Drone manufacturers and software providers are quickly developing technologies like geo-fencing and collision avoidance that will make flying drones safer. The accelerating pace of drone adoption is also pushing governments to create new regulations that balance safety and innovation. The FAA is set to release new regulations this spring could help boost adoption. Safer technology and better regulation will open up new applications for drones in the commercial sector, including drone delivery programs like Amazon’s Prime Air and Google’s Project Wing initiatives.

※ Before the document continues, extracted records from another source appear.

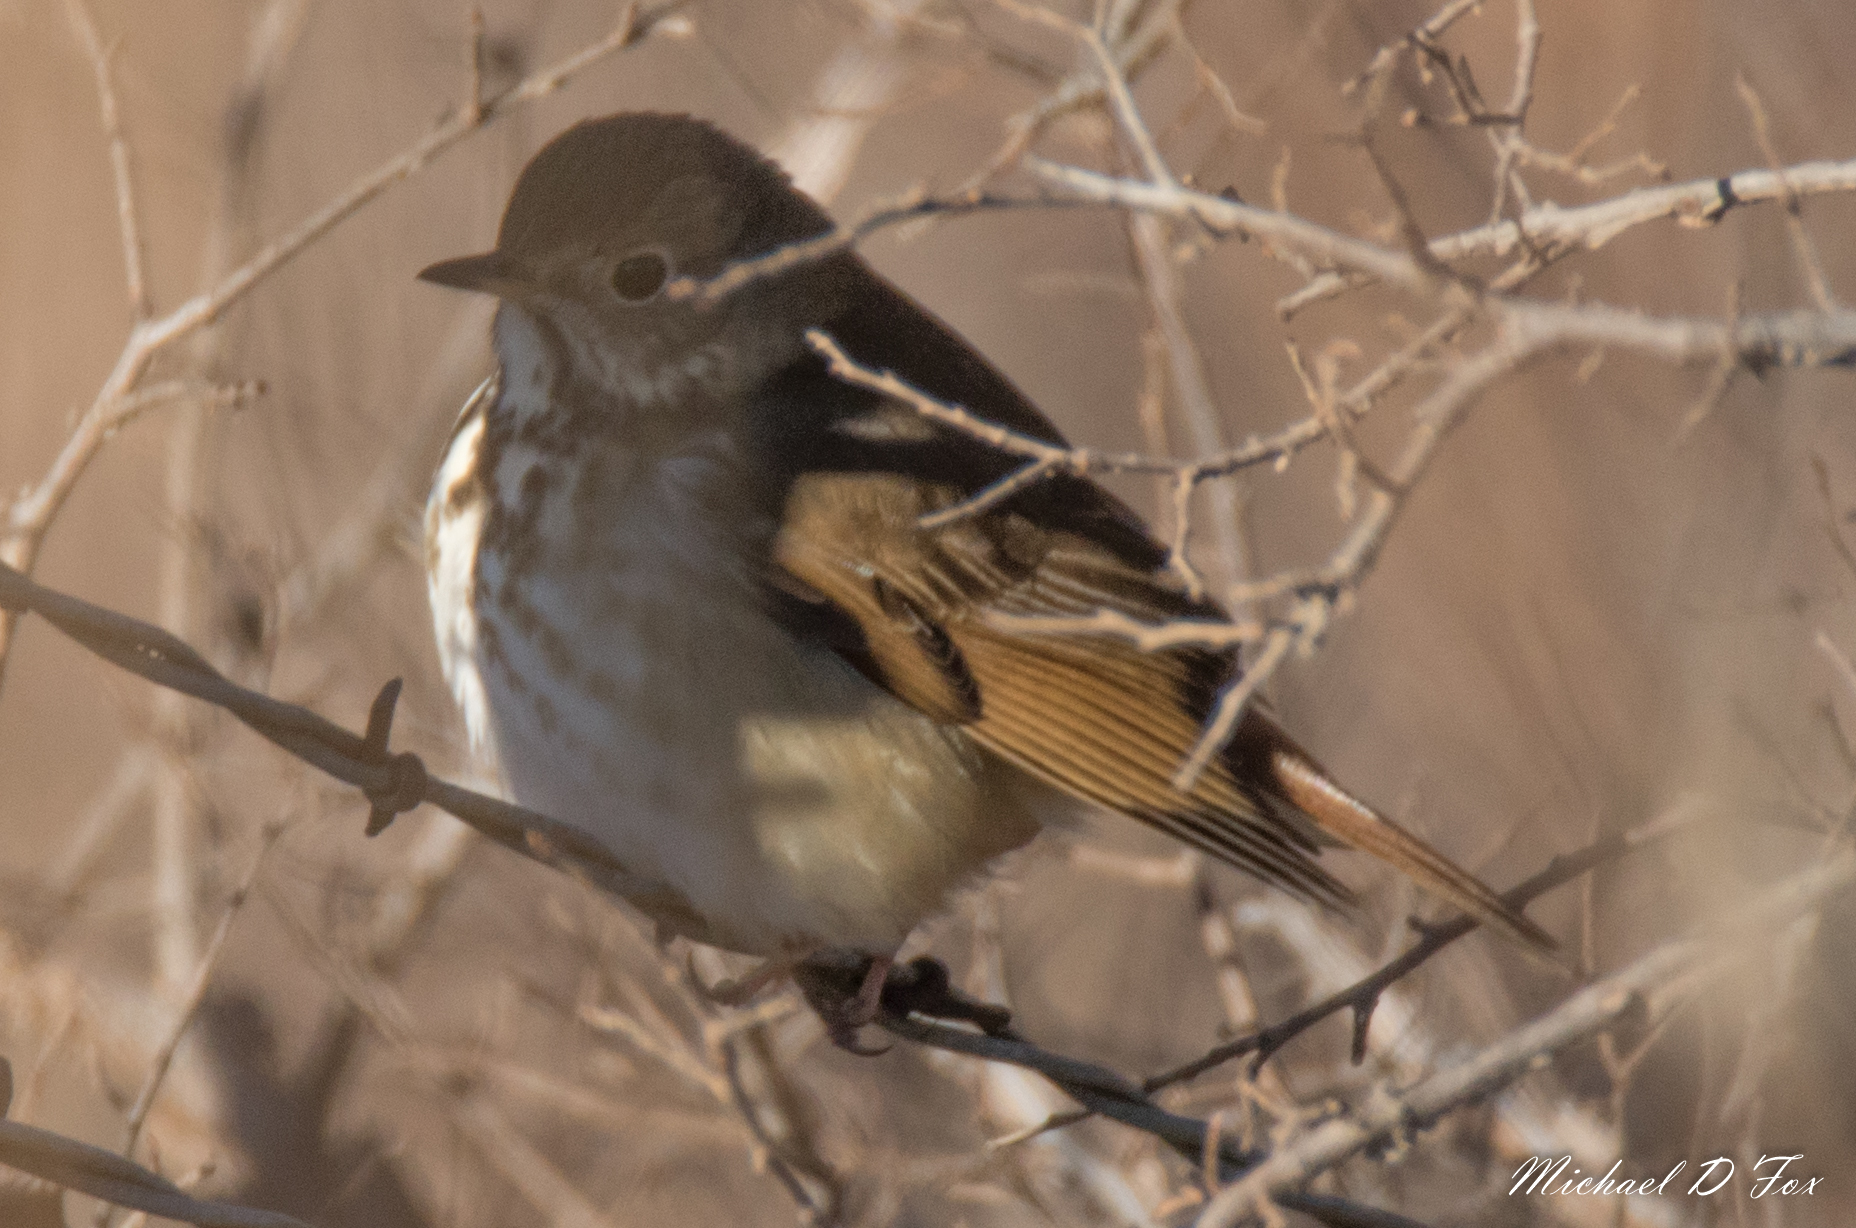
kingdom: Animalia
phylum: Chordata
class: Aves
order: Passeriformes
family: Turdidae
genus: Catharus
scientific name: Catharus guttatus
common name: Hermit thrush
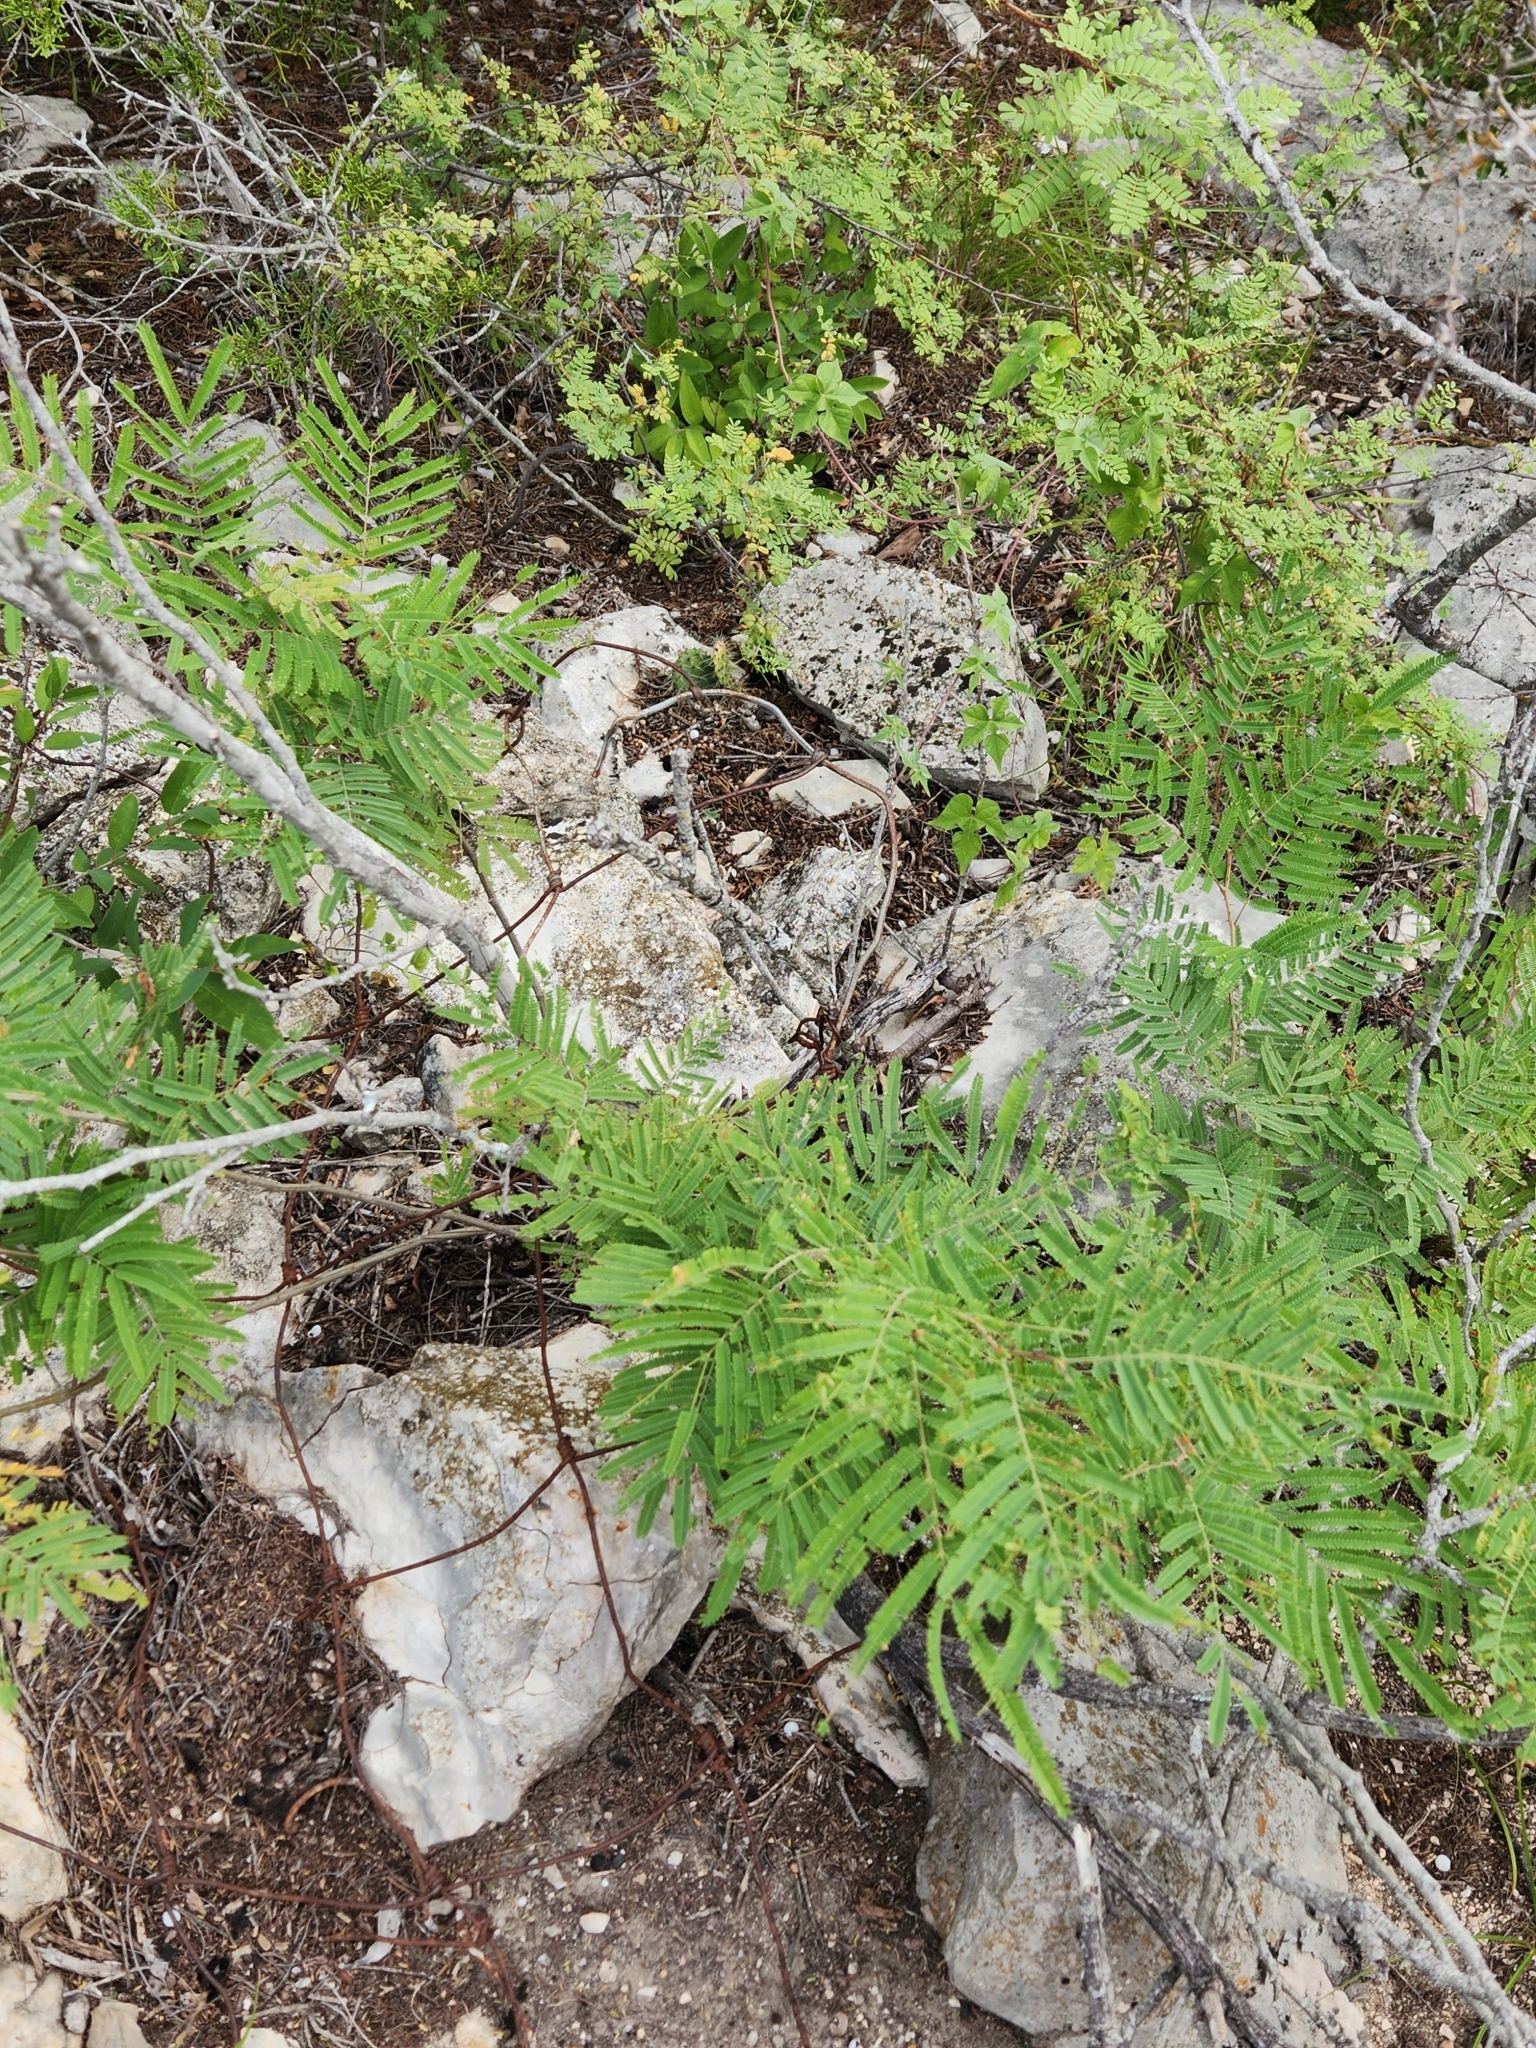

Of course, you still need a pilot's license to operate commercial drones. This is smart, but the size o said aircraft need to be taken into consideration. And, much like the GoogleCar, we need a framework for artificial intelligence-controlled aerial vehicles.
Gary Ritter, director of the Center for Advanced Transportation Technologies at Volpe, The National Transportation Systems Center: "Google's recent self-driving car is programmed to be courteous and cautious...." Based on artificial intelligence software, some Google vehicles have driven over 200,000 miles on public roads, using high-accuracy map data, video, LIDAR, radar, and wheel sensors.
Ritter cited many reasons to move towards increasing automation, including improved safety, reduced congestion, energy savings, and innovative mobility options such as advanced rapid transit, on-demand vehicle sharing, and providing mobility to currently ineligible drivers. One of the biggest consumer-oriented reasons is driver convenience.